String $b_i$ consists of 1 to 3 characters, with the only valid characters being A, B and C. The arrangement of letters within string $b_i$ is random.

Output Format

Output the minimum cost that Codey needs to obtain at least an eraser, a pencil, and a ruler. If there is no way to obtain at least one of each of the three items, output $-1$.

Sample Inputs:

Input 0

Input

3
10 CBA
5 BC
3 A

Output

8

Explanation

Codey can acquire the 2nd, and 3rd school supplies sets by spending $5+3=8$, thus obtaining all three items.

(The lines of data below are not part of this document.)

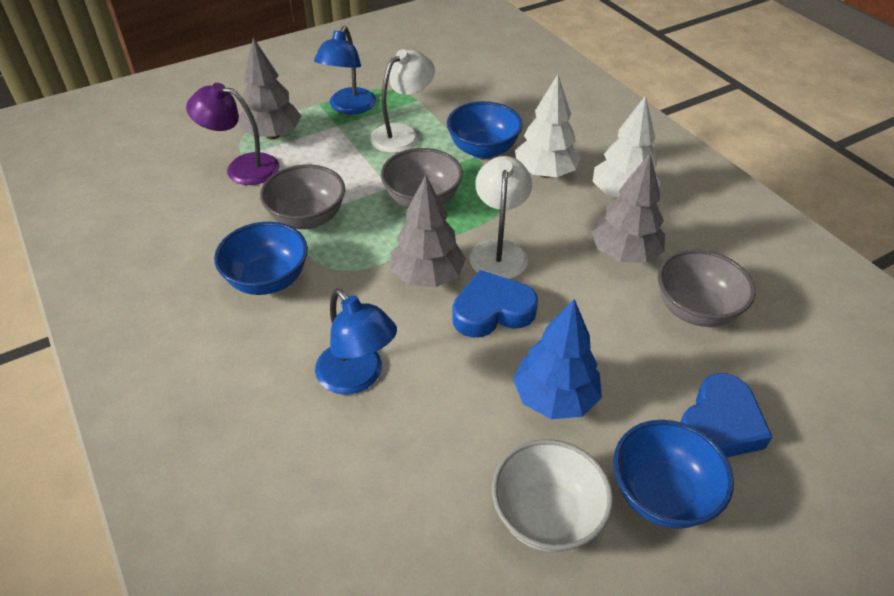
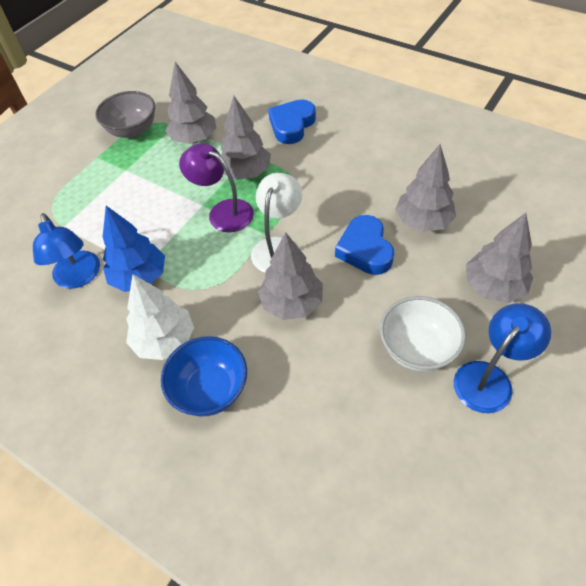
blue bowl: [214,222,308,295] [447,101,523,159] [613,420,734,529] = 3 -> [161,336,247,416] = 1
grey bowl: [260,165,345,229] [381,148,463,208] [658,249,755,327] = 3 -> [95,91,155,138] = 1
grey tree: [239,38,301,139] [390,174,466,287] [591,153,665,263] = 3 -> [165,62,216,144] [221,96,271,180] [258,232,323,320] [395,144,456,232] [466,213,533,303] = 5
white lamp: [370,49,435,153] [470,156,532,279] = 2 -> [251,173,302,273] = 1
white tree: [515,75,581,178] [593,95,662,198] = 2 -> [126,274,194,360] = 1

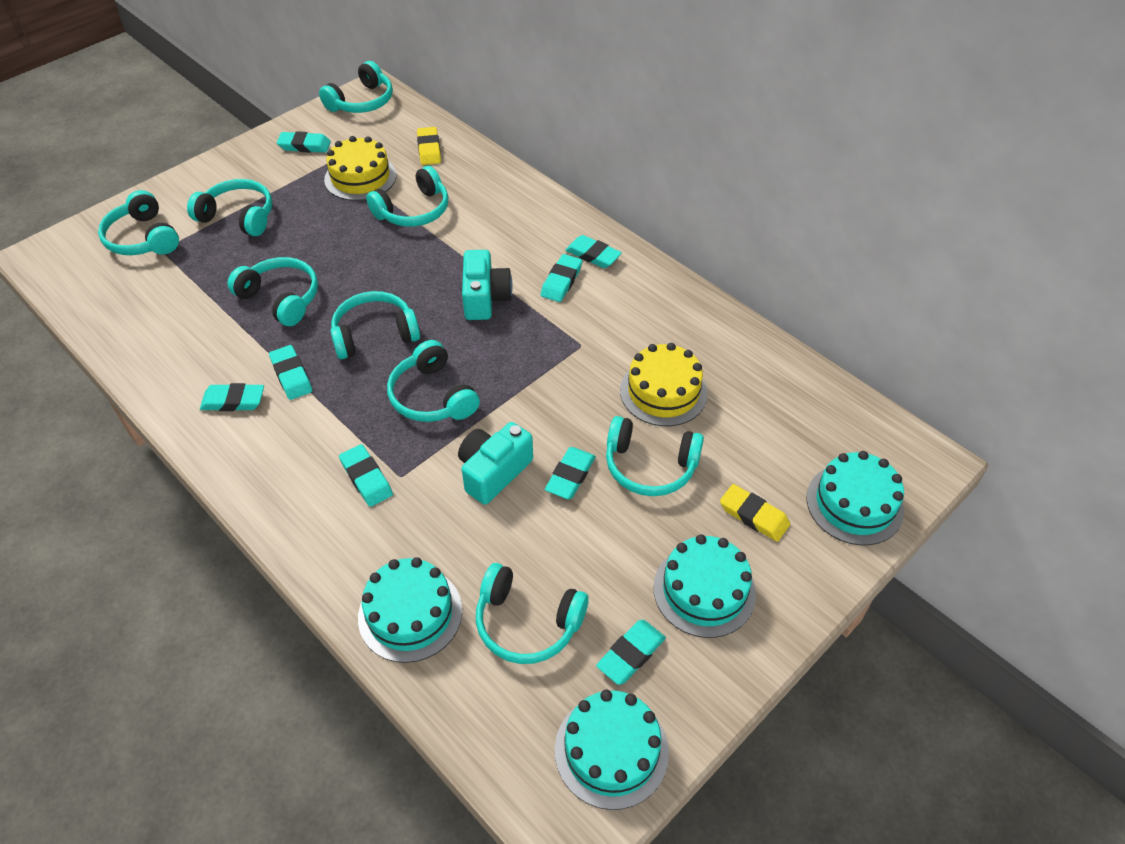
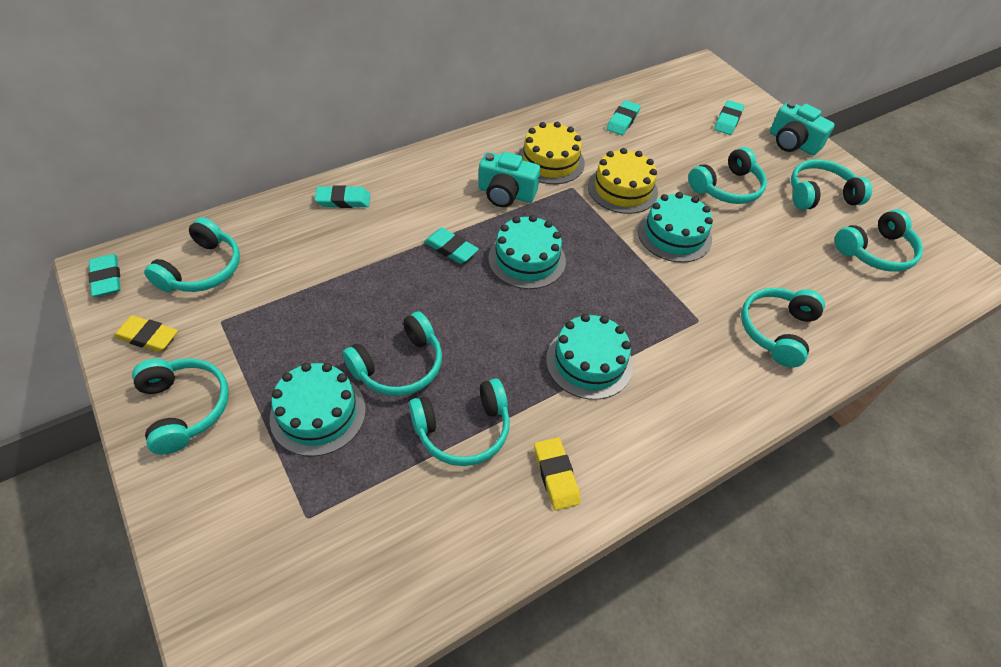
turquoise eraser: [200,383,264,411] [269,345,312,400] [277,131,331,153] [339,444,393,507] [541,254,582,302] [545,447,596,499] [565,235,622,268] [596,620,666,685] = 8 -> [88,254,121,297] [315,185,370,208] [424,228,479,264] [607,100,641,135] [714,100,744,135] = 5
turquoise headphones: [98,190,179,255] [187,179,273,236] [228,257,318,326] [319,61,393,113] [330,291,420,359] [366,166,449,227] [387,340,480,422] [476,563,589,664] [606,416,704,496] = 9 -> [132,358,229,455] [144,217,240,292] [343,312,442,396] [409,378,510,466] [688,147,767,204] [741,288,825,367] [791,159,872,210] [835,209,923,272] = 8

This is a better choice compared to obtaining the 1st set.

Input 1

Input

2
5 B
3 C

Output

-1

Explanation

Codey is unable to obtain all three items, since there is no school supplies set containing A - an eraser.

---

Solution 1 - Brute Force

Since there's only like, 7 possibilities, it is possible to brute force all of them.

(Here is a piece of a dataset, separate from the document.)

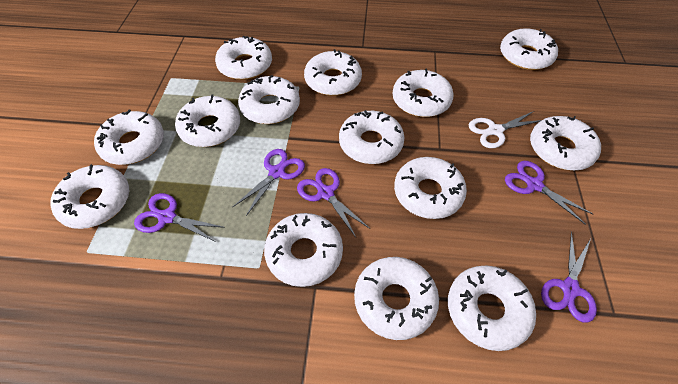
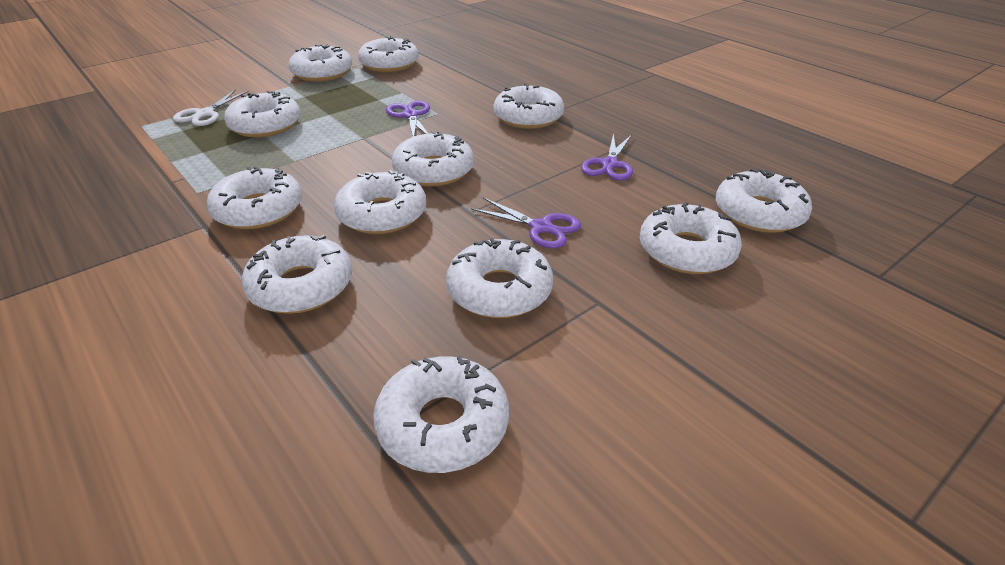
purple scissors: [134,193,226,242] [232,149,305,216] [297,168,369,237] [505,161,594,225] [541,231,597,323] = 5 -> [386,100,430,137] [471,198,581,249] [581,133,633,181] = 3
white donut: [50,164,129,229] [94,109,164,165] [175,95,240,147] [215,36,272,80] [238,75,300,124] [264,213,343,287] [304,49,362,96] [339,110,405,164] [354,257,439,340] [393,69,454,117] [394,157,467,219] [448,265,536,351] [500,28,558,70] [530,116,601,171] = 14 -> [207,166,302,229] [224,91,301,138] [242,235,352,314] [289,44,352,82] [334,170,426,234] [358,36,419,72] [373,356,509,473] [392,131,474,187] [446,238,553,318] [494,83,564,129] [640,202,742,274] [716,169,812,233] = 12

First, let's set the result to infinity. then brute force through all the possibilities to get minimum cost of A, B and C. Then you have got the answer.

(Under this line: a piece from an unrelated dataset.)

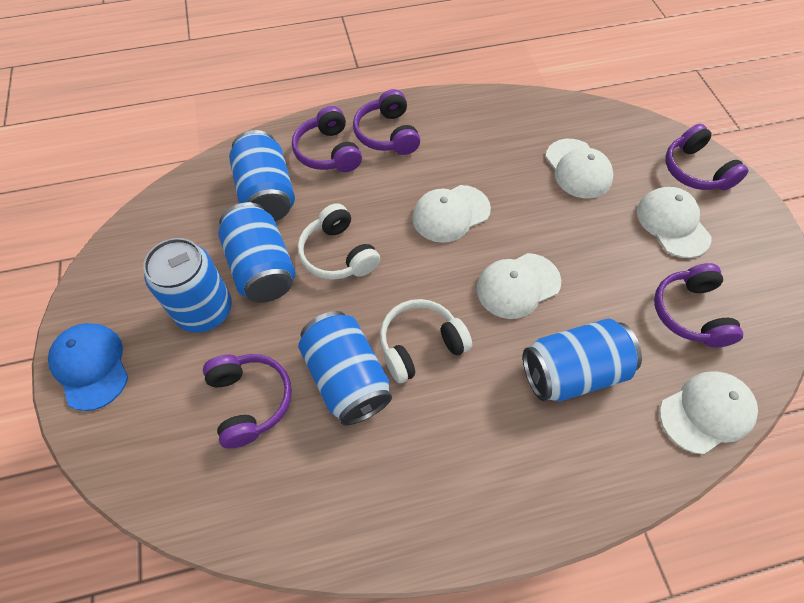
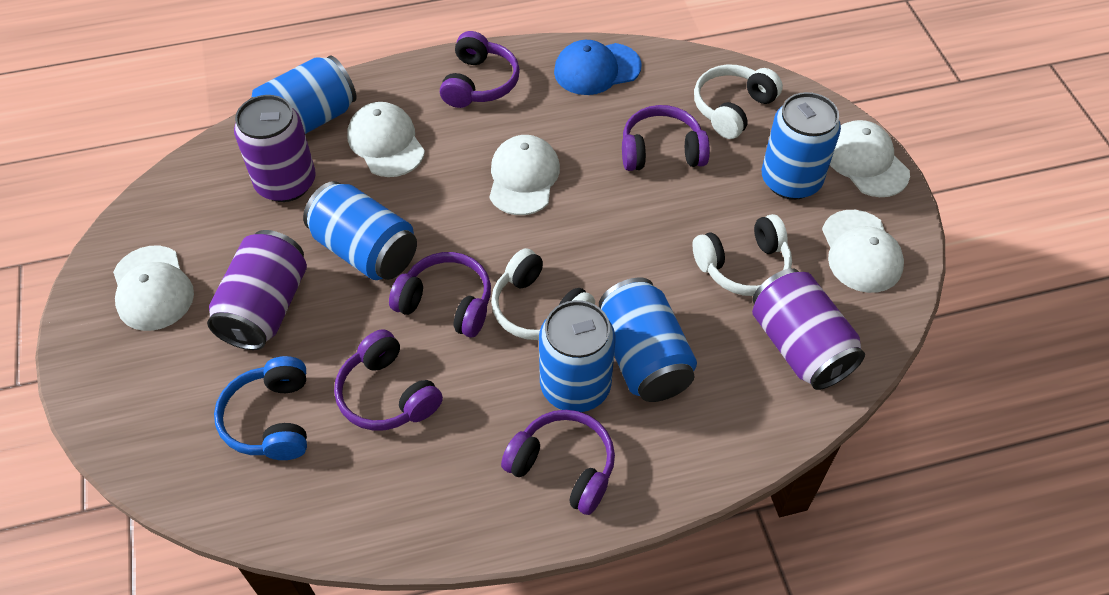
blue headphones: none = 0 -> [214,356,307,460] = 1
purple can: none = 0 -> [207,230,307,350] [234,95,316,202] [752,268,865,390] = 3
white headphones: [297,203,380,280] [380,299,472,383] = 2 -> [491,248,595,340] [692,214,792,296] [694,64,783,139] = 3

Sounds similar to Dijkstra algorithm in brute force mode.

Here's the code for full details.

min_cost = {
    "A": float("inf"),
    "B": float("inf"),
    "C": float("inf"),
    "AB": float("inf"),
    "AC": float("inf"),
    "BC": float("inf"),
    "ABC": float("inf"),
}

t = int(input().strip())

for _ in range(t):
    line = input().strip()
    n, keys = line.split()
    n = int(n)
    combination = "".join(sorted(keys))
    if combination in min_cost:
        min_cost[combination] = min(min_cost[combination], n)

result = float("inf")

if min_cost["A"] != float("inf") and min_cost["B"] != float("inf") and min_cost["C"] != float("inf"):
    result = min(result, min_cost["A"] + min_cost["B"] + min_cost["C"])

if min_cost["AB"] != float("inf") and min_cost["C"] != float("inf"):
    result = min(result, min_cost["AB"] + min_cost["C"])
if min_cost["AC"] != float("inf") and min_cost["B"] != float("inf"):
    result = min(result, min_cost["AC"] + min_cost["B"])
if min_cost["BC"] != float("inf") and min_cost["A"] != float("inf"):
    result = min(result, min_cost["BC"] + min_cost["A"])

if min_cost["ABC"] != float("inf"):
    result = min(result, min_cost["ABC"])

if min_cost["AB"] != float("inf") and min_cost["AC"] != float("inf"):
    result = min(result, min_cost["AB"] + min_cost["AC"])
if min_cost["AB"] != float("inf") and min_cost["BC"] != float("inf"):
    result = min(result, min_cost["AB"] + min_cost["BC"])
if min_cost["AC"] != float("inf") and min_cost["BC"] != float("inf"):
    result = min(result, min_cost["AC"] + min_cost["BC"])

if result == float("inf"):
    print(-1)
else:
    print(result)

Note that depends on the time left during the competition, Solution 2 may be more viable for you.

Solution 2 - Dynamic Programming

Brute force is not my style, let's do DP!

First, we can map all the possibilities (A, B, C) into 3 slot binaries, which we will mark it as follows:

• <No Key> - 0 - 000

• A - 1 - 001

• B - 2 - 010

• C - 4 - 100

Then, we will have a series of combination, which can be easily labeled by using binary additions. Such as:

• AB -> 1 + 2 = 011

• BC -> 2 + 4 = 110

• ABC -> 1 + 2 + 4 = 111

Lastly, find the shortest cost based on DP numbers, by comparing the minimum between previous found with current found, and the answer should come out.

Here's the code in advance:

def min_cost_to_get_keys(t, offers):
    dp = [float("inf")] * 8
    dp[0] = 0

    for n, keys in offers:
        mask = 0
        if 'A' in keys:
            mask |= 1
        if 'B' in keys:
            mask |= 2
        if 'C' in keys:
            mask |= 4 

        for prev_mask in range(8):
            new_mask = prev_mask | mask
            dp[new_mask] = min(dp[new_mask], dp[prev_mask] + n)

    if dp[7] != float("inf"):
        return dp[7]  
    else: 
        return -1

t = int(input().strip())
offers = []
for _ in range(t):
    line = input().strip()
    n, keys = line.split()
    offers.append((int(n), keys))

print(min_cost_to_get_keys(t, offers))

Note that this code even works when the question introduces "D" - Just extend the slot into 4 digits binary, range to 16, dp[15] max and we are good to go.